= Hermann Veit Graber =

Hermann Veit Graber (9 April 1873 – 17 May 1939) was an Austrian geologist. He specialized in petrology and worked on the granites and diorites of the Upper Austrian Mühlviertel region.

Graber was born in Graz, the son of the zoologist Veit Graber. He went to the local Gymnasium and later at the classical gymnasium of Suczawa. In 1891 he went to the University of Czernowitz to study natural sciences. He attended lectures in botany by Tangl, physics by Tumlirz and mineralogy from Scharitzer and zoology from his father. After the death of his father he went to study in Prague studying mineralogy from Becke, geology under Laube, botany under Wilkomm, Weiss and von Wettstein, physics under Ernst Mach among others. In 1896 he received a doctorate with a dissertation on the crystalline schists of Southern Carinthia.

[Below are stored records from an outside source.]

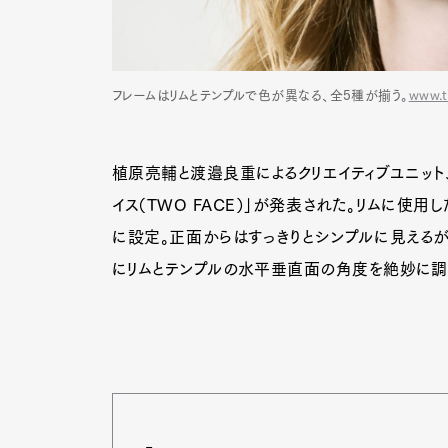
フレームはリムとテンプルで色が異なる、全5種が揃う。
www.t
植原亮輔と渡邉良重によるクリエイティブユニット、キ
イス（TWO FACE）」が発表された。リムに使
に設定。正面からはすっきりとシンプルに見えるが
にリムとテンプルの水平垂直面の角度を絶妙に調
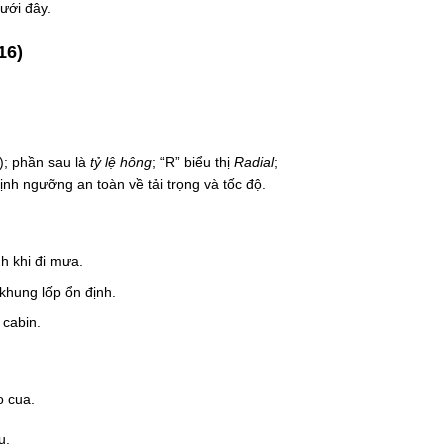
ưới đây.
16)
; phần sau là
tỷ lệ hông
; “R” biểu thị
Radial
;
định ngưỡng an toàn về tải trọng và tốc độ.
h khi đi mưa.
khung lốp ổn định.
 cabin.
o cua.
u.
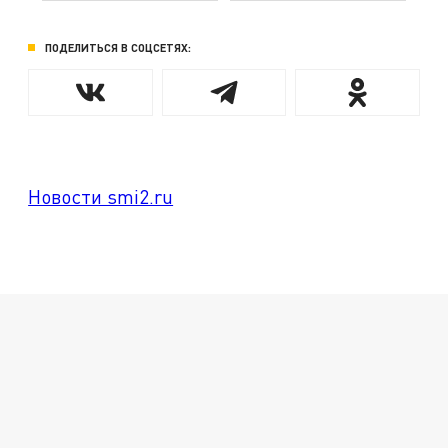
ПОДЕЛИТЬСЯ В СОЦСЕТЯХ:
Новости smi2.ru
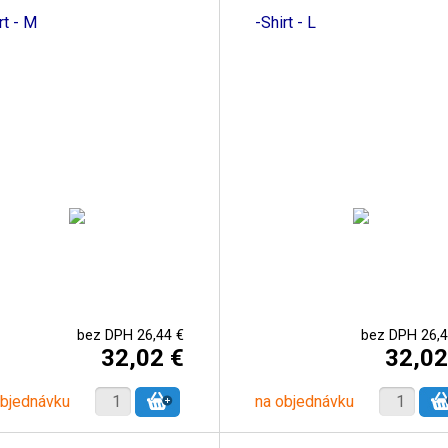
rt - M
-Shirt - L
bez DPH 26,44 €
bez DPH 26,4
32,02 €
32,02
objednávku
na objednávku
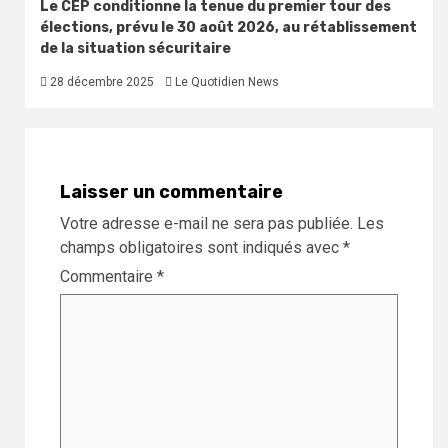
Le CEP conditionne la tenue du premier tour des
élections, prévu le 30 août 2026, au rétablissement
de la situation sécuritaire
28 décembre 2025
Le Quotidien News
Laisser un commentaire
Votre adresse e-mail ne sera pas publiée.
Les
champs obligatoires sont indiqués avec
*
Commentaire
*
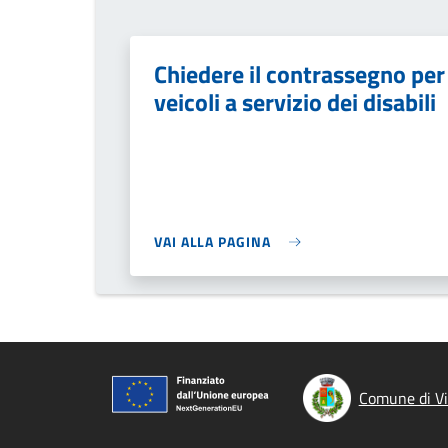
Chiedere il contrassegno per
veicoli a servizio dei disabili
VAI ALLA PAGINA
Comune di Vi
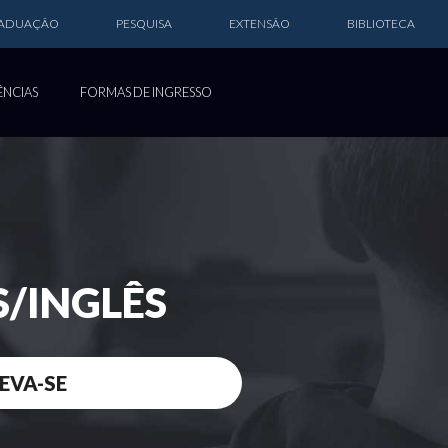
RADUAÇÃO
PESQUISA
EXTENSÃO
BIBLIOTECA
ÊNCIAS
FORMAS DE INGRESSO
/INGLÊS
EVA-SE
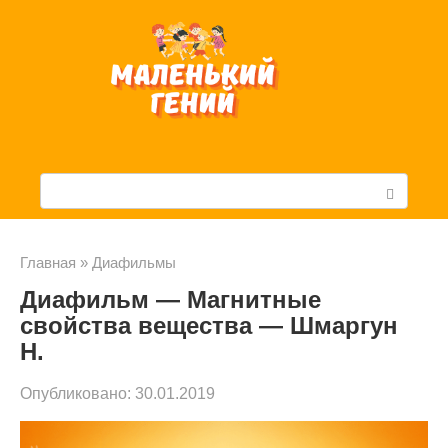
Перейти
к
контенту
П
о
и
Главная
»
Диафильмы
Диафильм — Магнитные
с
свойства вещества — Шмаргун
к
Н.
:
Опубликовано:
30.01.2019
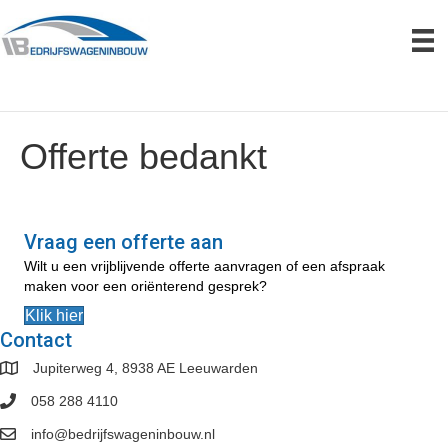
Offerte bedankt
Vraag een offerte aan
Wilt u een vrijblijvende offerte aanvragen of een afspraak
maken voor een oriënterend gesprek?
Klik hier
Contact
Jupiterweg 4, 8938 AE Leeuwarden
058 288 4110
info@bedrijfswageninbouw.nl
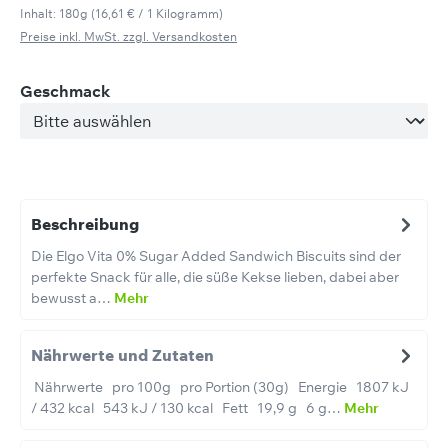
Inhalt:
180g
(16,61 € / 1 Kilogramm)
Preise inkl. MwSt. zzgl. Versandkosten
auswählen
Geschmack
Beschreibung
Die Elgo Vita 0% Sugar Added Sandwich Biscuits sind der
perfekte Snack für alle, die süße Kekse lieben, dabei aber
bewusst a…
Mehr
Nährwerte und Zutaten
Nährwerte pro 100g pro Portion (30g) Energie 1807 kJ
/ 432 kcal 543 kJ / 130 kcal Fett 19,9 g 6 g…
Mehr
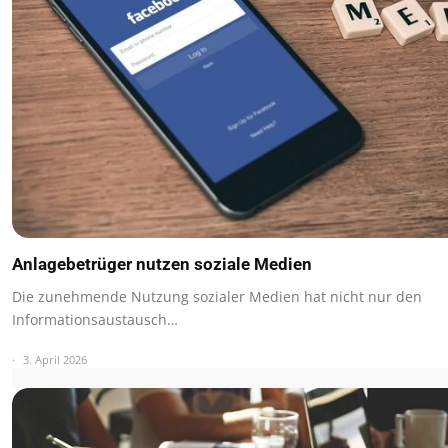
Anlagebetrüger nutzen soziale Medien
Die zunehmende Nutzung sozialer Medien hat nicht nur den
Informationsaustausch…
3. April 2026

He worked with the Imperial Geological Survey from 1896 to 1898 and then taught in middle schools in Linz (1901–7) and Jägerndorf (1913–18). During World War I he volunteered with the Landsturm and became lieutenant engineer receiving four medals including a golden cross of merit. When he returned to teach in Pula (Istria), he was rejected due to his German ancestry. He then taught in Klagenfurt, Graz (1919) and Vienna. In 1925 he worked with the geological survey of the Mühlviertel and the Passau Forest, studying the gneiss and granite tectonics of the region. He also collaborated with Hans Cloos. He retired in 1930.